Global Daily – Draghi’s trillion euro target revisited

by: Nick Kounis , Maritza Cabezas

Global-Daily-Insight-10-September-2014.pdf ()
  • ECB President Draghi’s comments signal an increase in assets of EUR 670 – 950bn…
  • …the increase will probably fall short of the upper bound but will still likely be impressive
  • US small business optimism improves, in a sign of broadening recovery

Draghi’s ‘target’ is in a EUR 670 – 950bn range…

One of the key headlines from President Mario Draghi’s remarks in the press conference last week, was that the central bank was aiming to expand its balance sheet by around one trillion euros. That impressed initially, but over recent days financial market participants have been reflecting on the comments and their implications. To start with, there is some uncertainty about the amount that is being referred to. In the Q&A Mr Draghi said that one of the aims of the policy measures that had been announced was “to steer, significantly steer, the size of our balance sheet towards the dimensions it used to have at the beginning of 2012”. The ECB’s balance sheet total currently stands at EUR 2012 bn. In January of 2012, it stood at EUR 2682 bn, though by March it had climbed to EUR 2964 bn. So depending on how it is defined, the total increase would be between EUR 670 bn and EUR 950bn.


…it might be difficult to meet but balance sheet expansion will still likely exceed the Fed’s QE-2

The next question is how realistic is it that the ECB can achieve such an increase in its balance sheet given the measures announced. It looks rather challenging to us. We think the combination of the ABS and covered bond purchases would probably not exceed EUR 150 bn, and even that is pushing it given the size and liquidity of these markets. Meanwhile, even taking the top end of the ECB’s estimates for TLTRO take-up, the net increase in ECB lending is unlikely to exceed EUR 600bn. This is because some of the funds will be used to repay LTROs. This means we are unlikely to get close to the EUR 950bn number, though balance sheet expansion would nevertheless be relatively large. For instance, it could conceivably exceed the size of the Fed’s QE-2. Relative to the size of the eurozone, that would equate to EUR 400bn. The final question is whether, if the ECB fails to match the signalled balance sheet expansion, it would announce new measures. We think that this depends crucially on the circumstances. If the economy resumes a gradually recovery trend, and inflation bottoms out and starts to drift up next year, we think the central bank will most likely not feel the need to put forward fresh measures. This is our base case. If the data disappoint, it will likely boost the size of its asset purchase programme by adding asset classes, though the hurdle for government bond buys remains high.
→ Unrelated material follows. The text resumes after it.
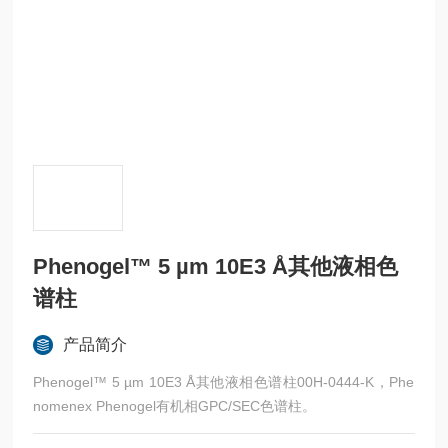
Phenogel™ 5 µm 10E3 Å其他液相色
谱柱
产品简介
Phenogel™ 5 µm 10E3 Å其他液相色谱柱00H-0444-K，Phe
nomenex Phenogel有机相GPC/SEC色谱柱。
US small business optimism up and job openings hold near 13-year high

The NFIB business optimism survey, based on a random sample of 598 small business owners, edged higher to 96.1 in August from 95.7 in July. More owners said that current conditions had improved, but still were somewhat cautious about the expectations of the economy in the coming months. Positive sentiment among small business is important for the labour market. A study published by the US Census Bureau shows that the bulk of net new jobs are generated by firms with less than 20 employees. Meanwhile, July’s Job Openings and Labour Turnover Survey was also released yesterday. It has acquired significance as a complementary measure of labour market slack. It showed that the number of job openings in July was practically unchanged at 4.673 million compared to the previous month, but is still up 22% relative to a year-ago levels. Job openings in areas such as manufacturing and retail, which were weaker in last Friday’s job report, remained strong. The other measures in the report remained unchanged. Hiring – one of the monthly “Yellen indicators” of the health of the labour market – was 3.5% of nonfarm employment. The separation rate remained at 3.3% of employment, while the number of job market quits, was 1.8% of employment. We think that the Fed’s view on the labour market outlook will remain unchanged in the next meeting.  However, over the next few months we see it become increasingly more positive.